Last year, on the 95th anniversary of the Balfour Declaration, the former Palestinian minister, Nabil Shaath, wrote an article in the Daily Telegraph attacking Britain for issuing its famous statement of support for the establishment in Eretz Yisrael of a national home for the Jewish people. Shaath called the Balfour Declaration, which was issued by Britain’s Foreign Secretary Arthur James Balfour on November 2, 1917, the beginning of “British imperialism” in Palestine.

At the heart of what he called Britain’s “sins in Palestine” was the promise of this territory to the Jewish people, who, in the words of Shaath, “did not even live there.” For him there was no Jewish history in Palestine, that needed to be acknowledged but only “colonial conspiracies” against the Arab residents living there. The rise of the Jewish national home, in short, was the product of external manipulations by outside powers, like Britain, and not the result of any authentic yearning of the Jews themselves. With the anniversary of the declaration again upon us, it is important to understand how Balfour’s act still confounds Palestinian leaders who are prepared to distort its significance.

# # # #

# Direction A
Answer these questions about the Balfour Declaration piece:
(i) Who issued the Balfour Declaration, and on what date?
(ii) In which newspaper did Nabil Shaath publish his article?
(iii) According to Shaath, what was true of the Jewish people with regard to the territory?
# Direction B
Swap "anniversary" for "commemoration" in the Balfour Declaration piece. Write out the passage starting at "At the heart" and ending at "distort its significance." with that change.
# Direction C
Carry on the piece about the Balfour Declaration from the point where it stops.
None of the data that follows is needed.

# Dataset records
# # # #

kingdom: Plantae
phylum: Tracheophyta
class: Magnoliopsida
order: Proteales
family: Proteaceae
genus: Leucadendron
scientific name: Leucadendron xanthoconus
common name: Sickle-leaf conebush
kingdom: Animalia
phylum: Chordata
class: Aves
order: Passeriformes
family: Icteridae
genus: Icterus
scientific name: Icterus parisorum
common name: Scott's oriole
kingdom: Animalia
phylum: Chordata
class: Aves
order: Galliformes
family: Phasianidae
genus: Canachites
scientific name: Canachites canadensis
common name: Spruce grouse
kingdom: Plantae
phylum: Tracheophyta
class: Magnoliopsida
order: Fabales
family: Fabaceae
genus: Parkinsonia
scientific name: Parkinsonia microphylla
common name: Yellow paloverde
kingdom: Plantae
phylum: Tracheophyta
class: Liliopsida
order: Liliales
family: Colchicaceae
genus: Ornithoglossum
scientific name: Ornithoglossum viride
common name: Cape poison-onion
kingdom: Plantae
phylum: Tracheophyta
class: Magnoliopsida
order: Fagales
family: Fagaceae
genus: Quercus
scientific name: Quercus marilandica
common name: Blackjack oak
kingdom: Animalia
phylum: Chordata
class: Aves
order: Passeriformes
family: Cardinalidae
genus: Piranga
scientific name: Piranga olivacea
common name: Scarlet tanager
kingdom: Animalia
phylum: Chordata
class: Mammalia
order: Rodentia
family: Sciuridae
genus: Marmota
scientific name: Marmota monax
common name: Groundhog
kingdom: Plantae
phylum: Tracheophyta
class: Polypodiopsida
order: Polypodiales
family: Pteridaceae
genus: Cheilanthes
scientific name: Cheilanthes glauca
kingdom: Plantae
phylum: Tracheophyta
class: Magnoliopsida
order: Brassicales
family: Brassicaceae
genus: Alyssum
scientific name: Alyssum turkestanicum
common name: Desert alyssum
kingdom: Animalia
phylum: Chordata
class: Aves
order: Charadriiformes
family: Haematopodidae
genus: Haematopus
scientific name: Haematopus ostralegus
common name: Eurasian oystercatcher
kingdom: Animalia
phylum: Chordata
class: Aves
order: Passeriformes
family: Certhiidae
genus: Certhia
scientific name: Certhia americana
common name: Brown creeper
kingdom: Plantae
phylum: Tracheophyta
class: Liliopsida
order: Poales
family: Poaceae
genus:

# # # #

# Exercise output A
(i) Britain's Foreign Secretary, Arthur James Balfour, issued it on November 2, 1917.
(ii) The Daily Telegraph.
(iii) He said they "did not even live there."

# Exercise output B
At the heart of what he called Britain’s “sins in Palestine” was the promise of this territory to the Jewish people, who, in the words of Shaath, “did not even live there.” For him there was no Jewish history in Palestine, that needed to be acknowledged but only “colonial conspiracies” against the Arab residents living there. The rise of the Jewish national home, in short, was the product of external manipulations by outside powers, like Britain, and not the result of any authentic yearning of the Jews themselves. With the commemoration of the declaration again upon us, it is important to understand how Balfour’s act still confounds Palestinian leaders who are prepared to distort its significance.

# Exercise output C
What Shaath and other Palestinian spokesmen found so objectionable about the Balfour Declaration was that it constituted the first step in a long effort to get the historical rights of the Jewish people to their homeland acknowledged by the international community. That recognition actually required a tough diplomatic struggle by the leaders of the Zionist movement during the First World War and in the years that followed.

Britain was not the only state involved. For example on June 4, 1917, they received a letter from the French foreign minister, Jules Cambon, who wrote: “…it would be a deed of justice and of reparation to assist, by the protection of the Allied Powers, in the renaissance of the Jewish nationality in that Land from which the people of Israel were exiled so many centuries ago.”

It turned out to be much more difficult to extract language that strong in the British cabinet at that time. What became the Balfour Declaration went through a number of drafts during the summer and fall of 1917. The original language of the declaration that was approved by the British foreign office and Prime Minister Lloyd George on September 19, 1917 specifically stated that Britain accepted the principle that “Palestine should be reconstituted as the national home of the Jewish people.”

Use of the term “reconstitute” meant that the land was once their homeland before and should now be restored to them. It meant that the Jews had historical rights. For that reason, this language had been sought by the Zionist leadership led by Chaim Weizmann and Nahum Sokolow who wanted it indicated that the Jewish people had a historical connection to their land. This original formula had been approved by President Woodrow Wilson, to whom the text was submitted in advance.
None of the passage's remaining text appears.